◆ **Text segment**:

___

Illinois State University Mathematics Department

 MAT 312: Probability and Statistics for Middle School Teachers Dr. Roger Day (day@ilstu.edu)

### Course Introduction: Probability, Statistics, & Data Analysis

The Birth Day Problem
The Birth Month Problem
The Raisin Bran Problem
Fundamental Characterisitics of a Data Distribution
Working Definitions for Probability , Statistics, and Data Analysis
Historical Notes
Types of Data
Data Representations

The situations described here are intended to generate discussion of some fundamental concepts we will explore through probability, statistics, and data analysis.

Look around the room.

• Estimate the probability that at least two people in the room share a common birth day (same day and month, not necessarily the same year).
• What do you think is the minimum number of people needed in the room to assure that the probability that at least two people in the room share a common birth day is at least 50%?

Write a sentence or two to explain your response to each of these questions.

Look around the room.

• Estimate the probability that at least two people in the room share a common birth month (same month, not necessarily the same year).

Write a sentence to explain how you came up with this estimate.

Suppose the Kick-a-Poo Milling Company made this claim about their Raisin Bran:

In our 20-ounce box of raisin bran, we average 143 raisins per box.

Now suppose you just opened a 20-ounce box of Kick-a-Poo Raisin Bran and accurately counted 174 raisins. Would this number of raisins be a rare occurrence? Would it seem unusual to you? Write a sentence to explain your response.

___

◆ **Supplied information**:
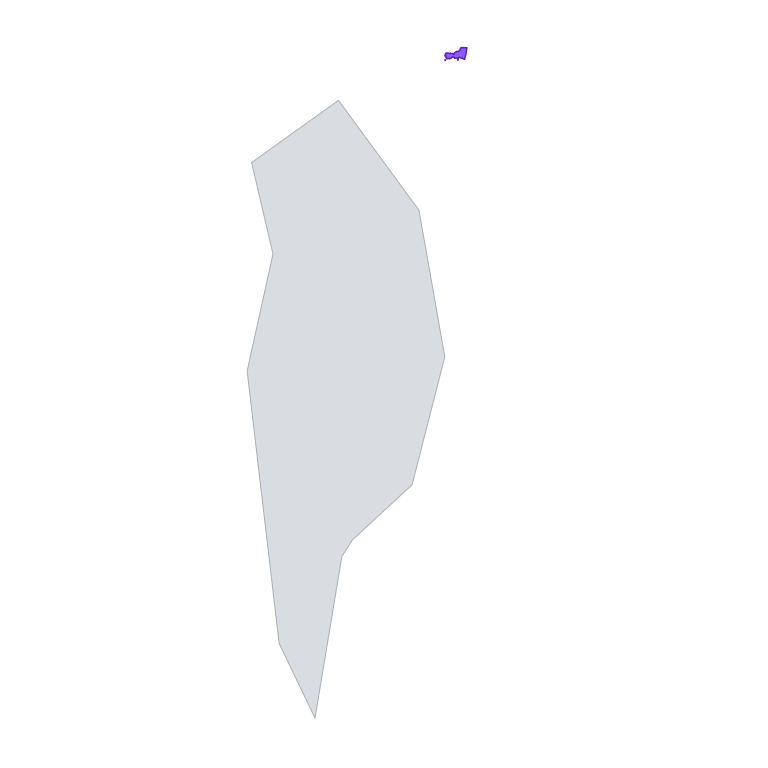 location of Meyuns, Koror, Palau, rotated 164°
{"feature_id": "81905179B89717668575285", "entity_name": "Meyuns", "entity_type": "district", "adm_level": 2, "iso_a3": "PLW", "parent_name": "Palau", "parent_adm1": "Koror", "projection": "orthographic", "projection_center": [134.46, 7.354], "detail": "fine", "context": "in_parent", "style": "filled", "palette": "violet", "viewbox_px": 768, "rotation_deg": 164, "n_neighbors": 0, "source": "geoboundaries", "source_scale": "gbopen_adm2", "svg_char_len": 1997}
<svg xmlns="http://www.w3.org/2000/svg" viewBox="0 0 768 768"><g transform="rotate(164 384 384)"><path d="M450.2,633.4L349.6,669.2L302.5,541.4L318.1,393.3L384.8,279.4L457.2,242.9L472.1,229.8L542.4,81.9L556.3,163.5L512.0,434.1L454.9,539.5L450.2,633.4Z" fill="#d9dde1" stroke="#a8b0b8" stroke-width="1"/><path d="M217.9,685.4L218.2,684.9L218.5,684.8L218.6,684.6L218.8,684.3L219.0,684.1L219.2,683.9L219.3,683.9L219.8,683.8L220.2,683.6L220.4,683.2L220.6,683.2L221.1,683.2L222.2,683.5L222.2,683.4L222.5,683.4L223.3,683.4L223.7,683.3L224.1,683.0L224.4,683.1L224.9,682.9L225.2,682.6L225.4,682.5L226.0,682.3L226.1,682.1L226.1,681.8L226.4,681.9L226.4,682.1L226.3,682.4L226.6,682.6L226.9,682.7L227.4,682.9L227.7,682.8L227.7,682.7L227.8,682.9L227.9,683.0L228.2,683.1L228.9,683.4L229.0,683.7L229.4,683.6L229.7,683.7L230.0,683.7L230.1,683.8L230.6,684.1L230.8,684.2L231.4,684.5L231.7,684.6L232.3,685.0L232.8,685.0L233.5,684.9L234.0,684.3L234.5,683.4L234.7,683.2L234.8,683.0L234.9,682.8L234.9,682.4L234.0,682.1L234.0,681.9L234.1,681.7L234.2,681.3L234.4,680.9L234.2,680.7L234.0,680.3L234.1,680.0L234.2,679.4L233.9,679.3L233.1,679.1L232.5,679.0L231.7,678.9L231.4,678.8L231.0,678.7L230.9,678.4L229.9,678.6L229.6,678.7L228.8,679.1L228.5,679.3L228.2,679.3L227.8,679.4L227.7,679.4L227.3,679.2L227.2,679.1L226.7,678.9L226.5,678.6L226.3,677.6L224.1,677.2L223.9,676.9L223.7,676.7L223.6,676.3L223.8,675.1L223.7,675.1L223.3,675.1L223.1,676.0L222.9,676.8L222.7,677.0L222.4,677.2L221.7,677.2L220.7,676.8L220.5,676.4L219.9,675.9L219.7,675.7L219.2,675.5L219.0,675.3L218.8,675.1L218.0,674.7L217.8,674.5L217.6,674.3L217.5,674.2L217.4,674.1L217.1,673.9L216.8,673.8L216.7,673.8L216.3,673.8L216.5,673.8L217.0,674.0L216.8,674.5L215.5,676.6L214.4,678.3L214.3,678.5L211.7,684.3L214.1,685.2L217.2,686.1L217.5,685.8L217.9,685.4ZM235.6,678.2L235.2,678.3L235.3,678.3L235.5,678.4L235.7,678.5L235.8,678.7L236.0,678.8L236.2,678.6L236.1,678.3L235.9,678.3L235.7,678.3L235.6,678.2Z" fill="#8b5cf6" stroke="#5b21b6" stroke-width="1.5"/></g></svg>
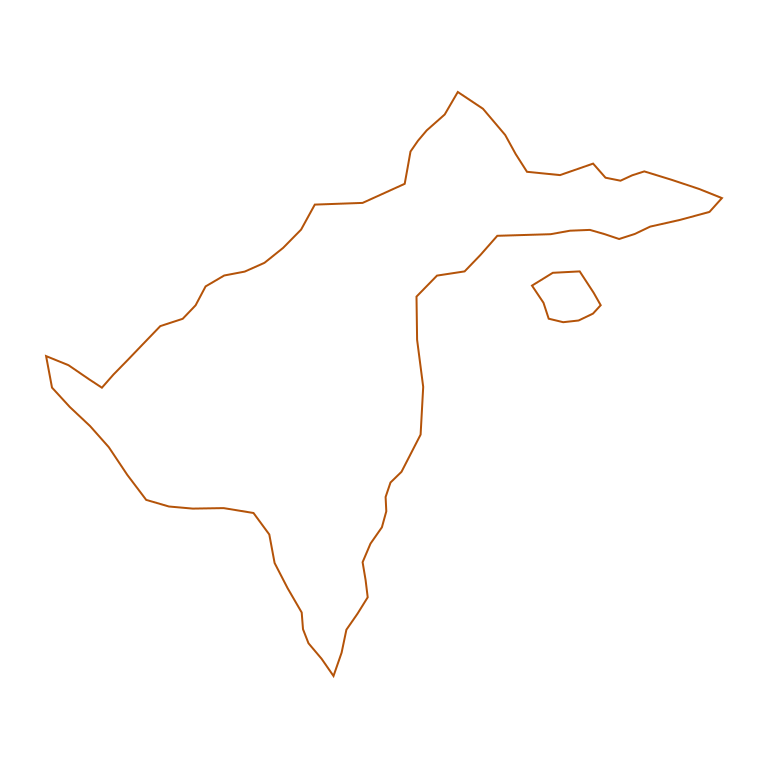 outline of Abşeron
{"feature_id": "AZE-1690", "entity_name": "Abşeron", "entity_type": "District", "adm_level": 1, "iso_a3": "AZE", "parent_name": "Azerbaijan", "parent_adm1": "", "projection": "mercator", "projection_center": [49.385, 40.295], "detail": "fine", "context": "isolated", "style": "outline", "palette": "amber", "viewbox_px": 768, "rotation_deg": 0, "n_neighbors": 0, "source": "natural_earth", "source_scale": "10m", "svg_char_len": 1297}
<svg xmlns="http://www.w3.org/2000/svg" viewBox="0 0 768 768"><path d="M192.7,508.6L168.9,506.5L146.2,499.9L127.3,474.9L108.8,447.2L90.1,426.1L69.8,407.0L52.0,387.6L46.1,356.1L68.5,365.2L89.4,379.5L101.9,387.7L113.5,374.5L127.8,359.9L141.9,345.2L160.3,326.1L182.7,318.8L195.6,305.3L205.6,286.4L224.2,275.5L244.7,271.6L264.5,262.8L283.1,247.9L301.1,229.6L314.8,204.6L362.6,202.9L404.7,183.8L407.6,167.8L410.5,151.5L418.0,140.7L426.7,130.4L444.7,114.5L457.8,92.0L483.0,108.8L505.2,135.0L515.7,154.1L527.0,171.8L560.0,175.1L593.1,163.6L605.5,177.7L620.5,180.7L632.2,175.3L644.3,171.4L671.6,179.8L699.2,189.0L721.9,198.1L709.5,211.9L680.0,219.9L650.2,226.6L634.7,234.0L619.1,239.0L604.8,234.2L589.9,229.9L570.0,230.7L550.6,234.2L497.3,235.8L480.4,255.0L464.6,271.4L437.0,275.6L416.5,296.6L417.1,339.8L423.2,386.9L420.6,434.6L401.5,471.8L390.5,482.5L385.6,497.0L386.3,511.3L381.9,527.3L370.5,543.6L362.6,562.2L365.6,580.1L367.7,597.3L357.5,613.7L346.4,629.7L341.6,652.7L333.5,676.0L321.6,658.8L308.5,643.3L303.0,629.2L301.7,612.5L287.6,588.2L274.6,563.0L269.3,534.5L253.5,513.0L223.6,508.1L192.7,508.6ZM563.2,322.2L548.7,318.7L543.5,302.8L533.8,288.3L532.0,285.6L552.8,272.8L579.7,271.4L593.6,292.7L600.7,305.2L593.0,313.6L578.6,320.5L563.2,322.2Z" fill="none" stroke="#b45309" stroke-width="2"/></svg>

___

◆ **Task requirements**:
A: Check each statement against the course introduction. Give yes or no, with the exact deciding words from the course introduction. (i) The Kick-a-Poo Milling Company claims an average of 143 raisins per 20-ounce box. (ii) Two people share a common birth day only if they were born in the same year. (iii) The opened box of Kick-a-Poo Raisin Bran held 174 raisins.
B: According to the course introduction, what is the course number of Probability and Statistics for Middle School Teachers?
C: Repeat the part of the course introduction that opens with the words containing "Now suppose you" and closes with "explain your response.".

◆ **Solved problems**:
A:
(i) Yes: "In our 20-ounce box of raisin bran, we average 143 raisins per box."
(ii) No: "same day and month, not necessarily the same year"
(iii) Yes: "accurately counted 174 raisins"

B: MAT 312

C:
Now suppose you just opened a 20-ounce box of Kick-a-Poo Raisin Bran and accurately counted 174 raisins. Would this number of raisins be a rare occurrence? Would it seem unusual to you? Write a sentence to explain your response.